In a number of areas the NMES attended to important topics, but did so in general and sometimes ambiguous ways that were often much less useful than they might have been. In many instances the specificity in the instrumentation was consistent with other federal health related surveys, but was considerably less than is typically used and generally expected in studies of persons with mental retardation and related conditions. For example, in the important area of challenging behavior, which is very frequently a critical characteristic, NMES asked, "Does (subject) sometimes disturb you or anyone else by [a list of potentially disturbing behaviors]?" These questions were presented with no severity or frequency indicators, making the intensity of the problem behavior impossible to assess. Examples of question terminology used in NMES that might have been ambiguous to respondents when applied to subjects with mental retardation are whether respondents "socialize" with friends or attend "meetings." Whether the interactions of persons with severe cognitive impairments would be interpreted as "socializing" or whether the group situations in which they find themselves would be seen as "meetings" is left to the interpretation of the respondent in many areas throughout the study, specific behaviorally defined items would have greatly improved the clarity of questions asked and data obtained.
The operational definition of "residential facility" used in NMES and in previous national studies needs to be expanded.
In the NMES, as in previous census studies which served to identify facilities for it, a "facility for the mentally retarded" was defined as:
- A place or unit certified as an Intermediate Care Facility for the Mentally Retarded (ICF-MR) by Medicaid.
- A place or unit that is formally state-licensed, or contracted living quarters (a) with three or more beds for clients who reside there, (b) providing to mentally retarded persons either personal care (ADL or IADL) or protective oversight, i.e., 24 hour-a-day, seven-day-a-week supervision, (c) not a licensed hospital unless a hospital for the mentally retarded, and (d) not a family providing services exclusively to relatives.
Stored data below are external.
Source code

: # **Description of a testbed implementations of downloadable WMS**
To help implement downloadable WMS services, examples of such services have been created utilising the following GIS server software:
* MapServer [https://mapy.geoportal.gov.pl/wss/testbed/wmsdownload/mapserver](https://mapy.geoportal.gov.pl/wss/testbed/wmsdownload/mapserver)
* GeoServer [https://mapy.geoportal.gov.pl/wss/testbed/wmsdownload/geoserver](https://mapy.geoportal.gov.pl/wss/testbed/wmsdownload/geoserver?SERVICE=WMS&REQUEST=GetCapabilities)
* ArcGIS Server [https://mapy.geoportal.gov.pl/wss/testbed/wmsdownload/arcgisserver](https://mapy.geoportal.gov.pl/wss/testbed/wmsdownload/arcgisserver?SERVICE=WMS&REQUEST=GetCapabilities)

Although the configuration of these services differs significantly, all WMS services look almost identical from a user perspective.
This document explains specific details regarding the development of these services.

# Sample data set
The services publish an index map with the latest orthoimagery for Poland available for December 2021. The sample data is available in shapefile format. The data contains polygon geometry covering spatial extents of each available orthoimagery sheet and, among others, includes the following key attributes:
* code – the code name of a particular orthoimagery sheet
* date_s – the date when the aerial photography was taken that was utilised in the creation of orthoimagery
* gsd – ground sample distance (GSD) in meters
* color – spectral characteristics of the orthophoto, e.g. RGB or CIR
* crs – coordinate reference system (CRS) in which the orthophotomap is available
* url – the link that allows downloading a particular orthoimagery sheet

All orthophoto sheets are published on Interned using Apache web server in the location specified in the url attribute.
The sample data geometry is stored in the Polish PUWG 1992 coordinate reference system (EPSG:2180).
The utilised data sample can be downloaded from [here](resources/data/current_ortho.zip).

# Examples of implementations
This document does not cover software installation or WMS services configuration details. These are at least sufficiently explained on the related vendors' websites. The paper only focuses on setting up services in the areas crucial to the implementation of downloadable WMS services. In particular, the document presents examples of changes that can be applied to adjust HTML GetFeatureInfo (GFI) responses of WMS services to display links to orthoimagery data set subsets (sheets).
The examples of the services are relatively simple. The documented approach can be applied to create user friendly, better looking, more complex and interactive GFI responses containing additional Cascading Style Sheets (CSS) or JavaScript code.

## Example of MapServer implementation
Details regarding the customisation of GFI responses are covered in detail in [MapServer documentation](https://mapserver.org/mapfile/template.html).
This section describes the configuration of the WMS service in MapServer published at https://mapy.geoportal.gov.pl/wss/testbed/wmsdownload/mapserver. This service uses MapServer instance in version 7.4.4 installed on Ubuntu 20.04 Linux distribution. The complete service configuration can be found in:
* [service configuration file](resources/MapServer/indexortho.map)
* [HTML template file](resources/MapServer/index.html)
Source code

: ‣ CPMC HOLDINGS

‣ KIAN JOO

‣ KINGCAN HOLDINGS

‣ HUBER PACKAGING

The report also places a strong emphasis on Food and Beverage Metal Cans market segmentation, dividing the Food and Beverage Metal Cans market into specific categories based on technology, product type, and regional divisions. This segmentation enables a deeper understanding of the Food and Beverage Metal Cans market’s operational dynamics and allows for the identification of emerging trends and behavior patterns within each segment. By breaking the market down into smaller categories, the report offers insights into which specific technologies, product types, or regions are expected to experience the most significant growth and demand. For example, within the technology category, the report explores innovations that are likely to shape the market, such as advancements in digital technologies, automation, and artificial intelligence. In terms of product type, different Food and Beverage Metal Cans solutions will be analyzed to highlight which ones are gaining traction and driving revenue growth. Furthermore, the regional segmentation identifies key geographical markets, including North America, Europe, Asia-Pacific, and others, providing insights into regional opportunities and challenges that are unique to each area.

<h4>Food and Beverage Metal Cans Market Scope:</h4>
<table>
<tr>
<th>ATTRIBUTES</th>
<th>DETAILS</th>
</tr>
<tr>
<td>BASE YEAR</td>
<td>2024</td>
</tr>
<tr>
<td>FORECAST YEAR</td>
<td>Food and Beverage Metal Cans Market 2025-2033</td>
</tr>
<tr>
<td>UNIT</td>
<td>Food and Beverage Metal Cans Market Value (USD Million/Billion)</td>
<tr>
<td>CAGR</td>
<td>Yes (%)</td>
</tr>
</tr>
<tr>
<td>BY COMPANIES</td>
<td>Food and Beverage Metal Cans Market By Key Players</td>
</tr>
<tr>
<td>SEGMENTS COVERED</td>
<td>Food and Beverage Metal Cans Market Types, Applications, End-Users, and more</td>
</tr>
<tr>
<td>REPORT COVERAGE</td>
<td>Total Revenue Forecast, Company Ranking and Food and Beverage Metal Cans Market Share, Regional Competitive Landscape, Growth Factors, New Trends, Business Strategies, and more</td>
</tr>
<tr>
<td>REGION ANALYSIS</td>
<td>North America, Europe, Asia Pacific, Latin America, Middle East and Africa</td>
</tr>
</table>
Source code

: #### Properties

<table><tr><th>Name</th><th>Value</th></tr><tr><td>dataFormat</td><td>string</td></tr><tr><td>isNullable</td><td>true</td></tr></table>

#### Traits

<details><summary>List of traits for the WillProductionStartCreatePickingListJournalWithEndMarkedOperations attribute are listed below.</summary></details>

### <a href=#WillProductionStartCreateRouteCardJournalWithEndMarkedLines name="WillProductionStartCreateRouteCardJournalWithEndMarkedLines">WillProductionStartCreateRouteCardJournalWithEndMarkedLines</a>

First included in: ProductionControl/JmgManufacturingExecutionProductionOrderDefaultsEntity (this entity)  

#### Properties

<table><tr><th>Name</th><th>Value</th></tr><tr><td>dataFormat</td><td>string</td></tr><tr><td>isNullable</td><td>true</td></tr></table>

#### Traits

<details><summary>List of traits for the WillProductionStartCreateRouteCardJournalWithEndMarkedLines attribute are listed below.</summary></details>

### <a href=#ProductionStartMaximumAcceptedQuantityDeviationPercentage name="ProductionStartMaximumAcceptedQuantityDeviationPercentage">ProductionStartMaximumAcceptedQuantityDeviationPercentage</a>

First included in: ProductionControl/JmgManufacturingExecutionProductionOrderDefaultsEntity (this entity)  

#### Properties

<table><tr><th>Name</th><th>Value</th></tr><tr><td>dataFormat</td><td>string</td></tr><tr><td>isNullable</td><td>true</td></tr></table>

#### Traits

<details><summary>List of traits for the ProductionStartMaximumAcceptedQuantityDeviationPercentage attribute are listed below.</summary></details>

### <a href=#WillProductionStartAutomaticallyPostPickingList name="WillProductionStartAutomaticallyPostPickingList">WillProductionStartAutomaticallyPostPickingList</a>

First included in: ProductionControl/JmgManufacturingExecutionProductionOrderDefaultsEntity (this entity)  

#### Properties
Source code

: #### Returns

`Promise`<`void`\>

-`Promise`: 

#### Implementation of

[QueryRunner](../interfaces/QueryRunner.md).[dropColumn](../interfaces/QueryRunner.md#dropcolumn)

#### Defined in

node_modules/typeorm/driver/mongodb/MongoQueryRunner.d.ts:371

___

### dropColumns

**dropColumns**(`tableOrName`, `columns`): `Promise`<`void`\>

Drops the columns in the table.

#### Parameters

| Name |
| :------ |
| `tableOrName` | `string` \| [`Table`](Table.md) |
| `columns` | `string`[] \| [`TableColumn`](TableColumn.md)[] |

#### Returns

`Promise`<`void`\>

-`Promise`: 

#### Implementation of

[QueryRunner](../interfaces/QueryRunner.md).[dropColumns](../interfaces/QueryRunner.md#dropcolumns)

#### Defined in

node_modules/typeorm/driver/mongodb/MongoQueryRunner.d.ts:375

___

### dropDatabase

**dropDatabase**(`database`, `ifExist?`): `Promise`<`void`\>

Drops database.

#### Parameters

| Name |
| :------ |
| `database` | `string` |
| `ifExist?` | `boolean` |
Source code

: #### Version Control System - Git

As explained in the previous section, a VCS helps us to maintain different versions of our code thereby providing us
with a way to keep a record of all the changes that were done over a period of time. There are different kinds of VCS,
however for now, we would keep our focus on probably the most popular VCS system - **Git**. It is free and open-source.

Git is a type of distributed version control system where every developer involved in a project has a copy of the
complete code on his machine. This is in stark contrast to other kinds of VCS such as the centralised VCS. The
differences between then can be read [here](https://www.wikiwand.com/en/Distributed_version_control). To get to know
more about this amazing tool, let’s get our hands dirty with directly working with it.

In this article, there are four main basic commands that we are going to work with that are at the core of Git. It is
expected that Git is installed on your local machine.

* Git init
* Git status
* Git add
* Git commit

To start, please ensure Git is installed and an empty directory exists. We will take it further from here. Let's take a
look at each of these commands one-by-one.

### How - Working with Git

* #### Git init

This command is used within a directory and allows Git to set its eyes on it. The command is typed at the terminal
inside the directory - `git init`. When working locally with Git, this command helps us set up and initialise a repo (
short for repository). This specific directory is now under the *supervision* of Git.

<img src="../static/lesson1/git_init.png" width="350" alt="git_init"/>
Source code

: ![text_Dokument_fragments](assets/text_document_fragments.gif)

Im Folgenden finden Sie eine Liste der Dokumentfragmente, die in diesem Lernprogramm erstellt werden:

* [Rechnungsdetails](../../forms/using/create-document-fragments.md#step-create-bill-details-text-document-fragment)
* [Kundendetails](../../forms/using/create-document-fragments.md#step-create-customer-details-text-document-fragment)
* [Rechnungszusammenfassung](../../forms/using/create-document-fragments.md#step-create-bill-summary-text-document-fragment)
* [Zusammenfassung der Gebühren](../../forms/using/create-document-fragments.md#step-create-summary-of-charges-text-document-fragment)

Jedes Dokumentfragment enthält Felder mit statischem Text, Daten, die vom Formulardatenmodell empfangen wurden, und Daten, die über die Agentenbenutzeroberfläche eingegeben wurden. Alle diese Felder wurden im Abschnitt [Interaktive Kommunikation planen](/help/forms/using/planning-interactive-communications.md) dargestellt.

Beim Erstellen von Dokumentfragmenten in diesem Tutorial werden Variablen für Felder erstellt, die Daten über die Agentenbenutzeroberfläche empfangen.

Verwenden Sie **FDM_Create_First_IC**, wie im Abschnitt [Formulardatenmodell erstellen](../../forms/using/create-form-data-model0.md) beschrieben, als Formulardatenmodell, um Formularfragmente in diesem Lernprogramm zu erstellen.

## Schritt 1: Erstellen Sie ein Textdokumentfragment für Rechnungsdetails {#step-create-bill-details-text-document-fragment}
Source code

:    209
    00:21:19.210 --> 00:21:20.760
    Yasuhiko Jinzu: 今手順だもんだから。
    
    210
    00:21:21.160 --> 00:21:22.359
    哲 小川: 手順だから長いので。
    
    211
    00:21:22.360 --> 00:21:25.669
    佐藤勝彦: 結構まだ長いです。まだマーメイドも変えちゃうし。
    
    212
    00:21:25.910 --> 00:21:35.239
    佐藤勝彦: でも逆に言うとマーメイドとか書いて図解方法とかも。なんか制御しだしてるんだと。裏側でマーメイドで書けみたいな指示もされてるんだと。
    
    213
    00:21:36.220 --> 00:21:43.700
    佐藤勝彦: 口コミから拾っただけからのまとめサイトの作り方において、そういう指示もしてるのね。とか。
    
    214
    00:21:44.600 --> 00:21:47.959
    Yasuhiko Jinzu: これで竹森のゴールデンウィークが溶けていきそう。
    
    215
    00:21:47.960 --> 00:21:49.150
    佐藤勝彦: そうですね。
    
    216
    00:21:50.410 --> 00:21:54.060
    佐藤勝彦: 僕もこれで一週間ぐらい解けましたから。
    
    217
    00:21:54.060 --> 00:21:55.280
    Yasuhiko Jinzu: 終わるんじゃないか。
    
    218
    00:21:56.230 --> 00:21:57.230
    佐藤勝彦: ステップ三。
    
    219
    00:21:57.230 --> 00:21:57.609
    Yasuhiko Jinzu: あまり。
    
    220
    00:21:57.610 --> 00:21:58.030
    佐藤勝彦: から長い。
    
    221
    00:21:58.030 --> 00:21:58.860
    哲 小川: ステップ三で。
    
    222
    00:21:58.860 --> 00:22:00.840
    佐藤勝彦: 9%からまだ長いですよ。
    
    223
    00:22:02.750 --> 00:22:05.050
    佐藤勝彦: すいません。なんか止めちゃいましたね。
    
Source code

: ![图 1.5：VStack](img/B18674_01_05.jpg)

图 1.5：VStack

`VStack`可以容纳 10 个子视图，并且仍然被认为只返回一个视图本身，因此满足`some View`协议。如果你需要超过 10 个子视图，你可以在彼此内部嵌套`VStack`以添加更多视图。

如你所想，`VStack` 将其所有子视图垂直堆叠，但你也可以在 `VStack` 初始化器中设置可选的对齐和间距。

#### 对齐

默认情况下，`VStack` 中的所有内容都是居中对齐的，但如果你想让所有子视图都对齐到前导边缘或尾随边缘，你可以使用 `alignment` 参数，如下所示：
In the case of an MR unit within a hospital, only the MR unit of the hospital is eligible.
Increasingly the service providers for persons with developmental disabilities are attempting to provide the residential supports needed by individuals rather than exclusively focusing on the development of supervised congregate care settings. As this important shift is taking place increasing numbers of people with developmental disabilities can be expected to be living in places that provide less than full-time protective oversight within the living unit. Such an orientation is supported by professional attitudes and program philosophies, as well as by federal policies such as Medicaid Home and Community Based Services.
NMES shows the benefits of simultaneous gathering of identical data sets on persons in mental retardation facilities, as well as other nursing and related care facilities.
A true strength of the NMES Institutional Population Component is that it included persons in mental retardation facilities and in nursing and related care homes and gathered comparable data on persons with mental retardation and related conditions in both classes of facility. The importance of this was further supported by the very small number of people (1%) identified as having related conditions, but not mental retardation who were living in mental retardation facilities. Quite apparently a national survey of persons with developmental disabilities in residential settings must include attention to facilities outside the traditional mental retardation programs.